# Exercise input
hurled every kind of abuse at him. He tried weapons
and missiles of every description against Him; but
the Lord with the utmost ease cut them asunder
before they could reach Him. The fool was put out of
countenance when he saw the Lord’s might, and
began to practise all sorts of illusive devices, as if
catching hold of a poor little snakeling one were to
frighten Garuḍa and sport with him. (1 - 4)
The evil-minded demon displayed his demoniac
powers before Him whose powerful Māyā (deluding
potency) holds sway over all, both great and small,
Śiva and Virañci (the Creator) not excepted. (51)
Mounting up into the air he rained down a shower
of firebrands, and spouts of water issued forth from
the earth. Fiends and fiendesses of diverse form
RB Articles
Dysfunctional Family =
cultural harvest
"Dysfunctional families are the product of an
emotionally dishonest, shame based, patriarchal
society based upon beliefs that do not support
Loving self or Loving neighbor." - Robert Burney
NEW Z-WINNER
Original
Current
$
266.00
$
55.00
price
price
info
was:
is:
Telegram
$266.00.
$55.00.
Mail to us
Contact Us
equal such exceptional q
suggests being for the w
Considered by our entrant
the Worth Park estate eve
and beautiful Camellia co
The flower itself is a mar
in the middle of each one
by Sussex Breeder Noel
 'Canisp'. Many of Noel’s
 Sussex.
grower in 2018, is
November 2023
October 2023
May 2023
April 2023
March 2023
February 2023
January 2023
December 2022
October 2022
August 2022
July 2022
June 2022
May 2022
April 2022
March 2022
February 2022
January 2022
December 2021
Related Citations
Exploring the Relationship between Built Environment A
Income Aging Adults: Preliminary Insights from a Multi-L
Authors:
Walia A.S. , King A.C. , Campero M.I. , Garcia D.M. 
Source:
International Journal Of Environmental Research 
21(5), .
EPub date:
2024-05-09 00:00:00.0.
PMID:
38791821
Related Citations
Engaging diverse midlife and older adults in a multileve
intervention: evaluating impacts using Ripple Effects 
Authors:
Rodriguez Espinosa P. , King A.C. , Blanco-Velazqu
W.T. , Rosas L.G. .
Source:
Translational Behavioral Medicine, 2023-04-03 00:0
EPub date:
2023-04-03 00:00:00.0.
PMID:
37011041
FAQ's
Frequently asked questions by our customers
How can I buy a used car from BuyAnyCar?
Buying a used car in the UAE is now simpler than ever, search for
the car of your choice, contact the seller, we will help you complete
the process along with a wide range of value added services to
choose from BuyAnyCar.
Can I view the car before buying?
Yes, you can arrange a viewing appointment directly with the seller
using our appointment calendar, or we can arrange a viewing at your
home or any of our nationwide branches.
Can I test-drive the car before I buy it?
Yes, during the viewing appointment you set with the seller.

# Exercise details
Copy, please, exactly the lines that start at the first line of the data and end at the line containing "and beautiful Camellia co", both kept and no others.

# Exercise solution
hurled every kind of abuse at him. He tried weapons
and missiles of every description against Him; but
the Lord with the utmost ease cut them asunder
before they could reach Him. The fool was put out of
countenance when he saw the Lord’s might, and
began to practise all sorts of illusive devices, as if
catching hold of a poor little snakeling one were to
frighten Garuḍa and sport with him. (1 - 4)
The evil-minded demon displayed his demoniac
powers before Him whose powerful Māyā (deluding
potency) holds sway over all, both great and small,
Śiva and Virañci (the Creator) not excepted. (51)
Mounting up into the air he rained down a shower
of firebrands, and spouts of water issued forth from
the earth. Fiends and fiendesses of diverse form
RB Articles
Dysfunctional Family =
cultural harvest
"Dysfunctional families are the product of an
emotionally dishonest, shame based, patriarchal
society based upon beliefs that do not support
Loving self or Loving neighbor." - Robert Burney
NEW Z-WINNER
Original
Current
$
266.00
$
55.00
price
price
info
was:
is:
Telegram
$266.00.
$55.00.
Mail to us
Contact Us
equal such exceptional q
suggests being for the w
Considered by our entrant
the Worth Park estate eve
and beautiful Camellia co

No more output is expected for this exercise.